On this album, I created most of the instrumentation. I had some other musicians come in and interpret it, copy it. I established the vibe of what the record was going to be and someone else plays it. We work together to make sure the vibe is not lost. Exodus was half message-oriented, but half was kind of love songs. This album has that balance, with five songs having a political edge and five that are softer around the edges.
You sing about “rebels with a cause.” Is that how you see yourself?
Our cause is love, of course. Our cause has been love from ever since—from the beginning of time, from Jesus Christ, we’ve been talking about love. Our rebellion has been about love for one another. I’m part of that lineage of voices through time that continues to spread the rebellion of love. This is the change in the world that cannot be brought by politicians or priests or popes. It is a change that can only come from the voice of the people. And music is the main vehicle of that voice. The people rebel against the leaders—what we call fake leaders. If you’re not spreading love, then you are not leading. If you are spreading war and violence and hate and divisiveness, then you are not leading.
Your brother Stephen Marley guests on “Circle of Peace.” What were your intentions with that song?
There is so much demoralizing negativity everywhere I look. I really want to create a space for the other side of the equation. Who is more willing in this battle for humanity? “Circle of Peace” is about that. Only the willing will see their dreams. Who is more willing? Now is the time to show our willingness.
Who raps on “World Revolution?”
He’s an intern at my office. It’s funny; people say, “Why don’t you get this rapper or that rapper? It would be better for the album’s exposure.” I said, nah, I like the intern. I like doing things organically, not just because.
That is reflected in the lyric: “To know the truth, you’ve got to know the lies.”
I’m a simple person. Love is the foundation of everything I speak about. Everything I relate to comes from love. That line came out of nowhere. I didn’t even think about it. I didn’t know what it would mean. If you don’t know the lie, you’re going to get tricked. How do I know this? Really, my friend, it’s from my heart. It’s from my true self. It’s from the part of me that speaks the truth to myself. It’s from the part of me that has no bias. Some people call it your consciousness. Some people call it God. No matter what lie I may try to tell myself, there is a voice that says that’s wrong.
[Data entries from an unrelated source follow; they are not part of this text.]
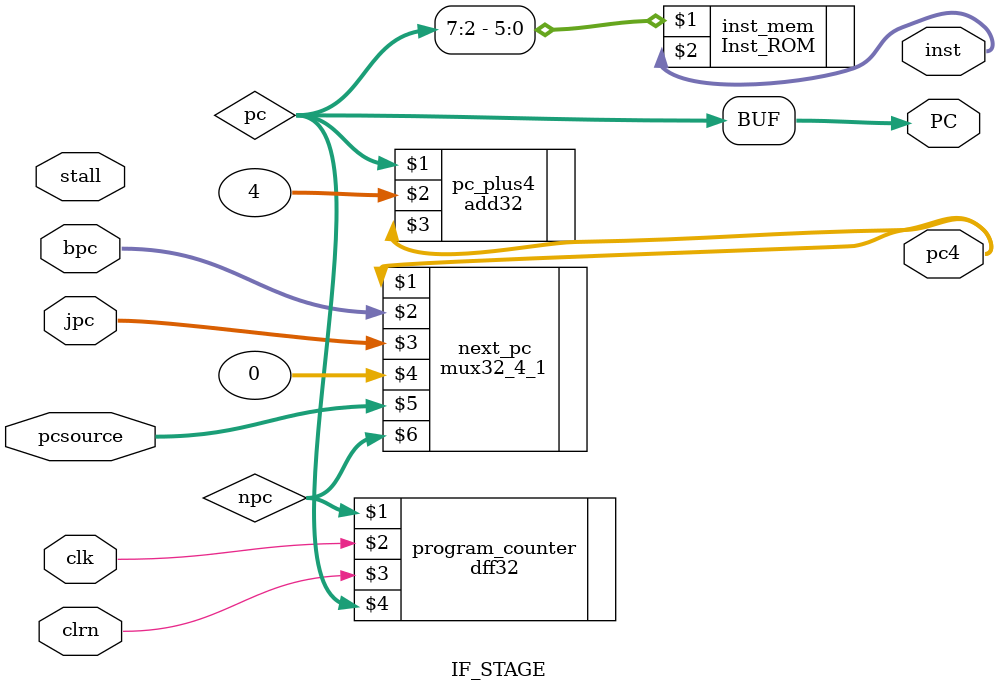
<source format=v>
`timescale 1ns / 1ps
module IF_STAGE(clk,clrn,pcsource,bpc,jpc,pc4,inst, PC,stall
    );
	 input clk, clrn;
	 input stall;
	 input [31:0] bpc,jpc;
	 input [1:0] pcsource;
	 
	 output [31:0] pc4,inst;
	 output [31:0] PC;
	 
	 wire [31:0] pc;		
	 wire [31:0] npc;		//ÏÂÒ»ÌõÖ¸ÁîµØÖ·
	 
 	 dff32 program_counter(npc,clk,clrn,pc);   //ÀûÓÃ32Î»µÄD´¥·¢Æ÷ÊµÏÖPC
	 add32 pc_plus4(pc,32'h4,pc4);//32Î»¼Ó·¨Æ÷£¬ÓÃÀ´¼ÆËãPC+4
	 mux32_4_1 next_pc(pc4,bpc,jpc,32'b0,pcsource,npc);//¸ù¾ÝpcsourceÐÅºÅÑ¡ÔñÏÂÒ»ÌõÖ¸ÁîµÄµØÖ·
	 Inst_ROM inst_mem(pc[7:2],inst); //Ö¸Áî´æ´¢Æ÷
	 
	 assign PC=pc;
	 
endmodule

</source>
In between this studio album and the previous one, you released two live collections. Do you feel compelled to always be working on a project?
That is just how I am. If I could put out a new song every day, then I would. On this album, we have two songs that I previously released demos of. I want to give out more free music in between records—streaming or download. I never stop creating. It’s not like I’m forcing it. I just let it loose and try to keep the people engaged. I don’t want to disappear. I want to stay in the discussion. As my father said: “The bad guys aren’t taking a day off.So, why should we take a day off?”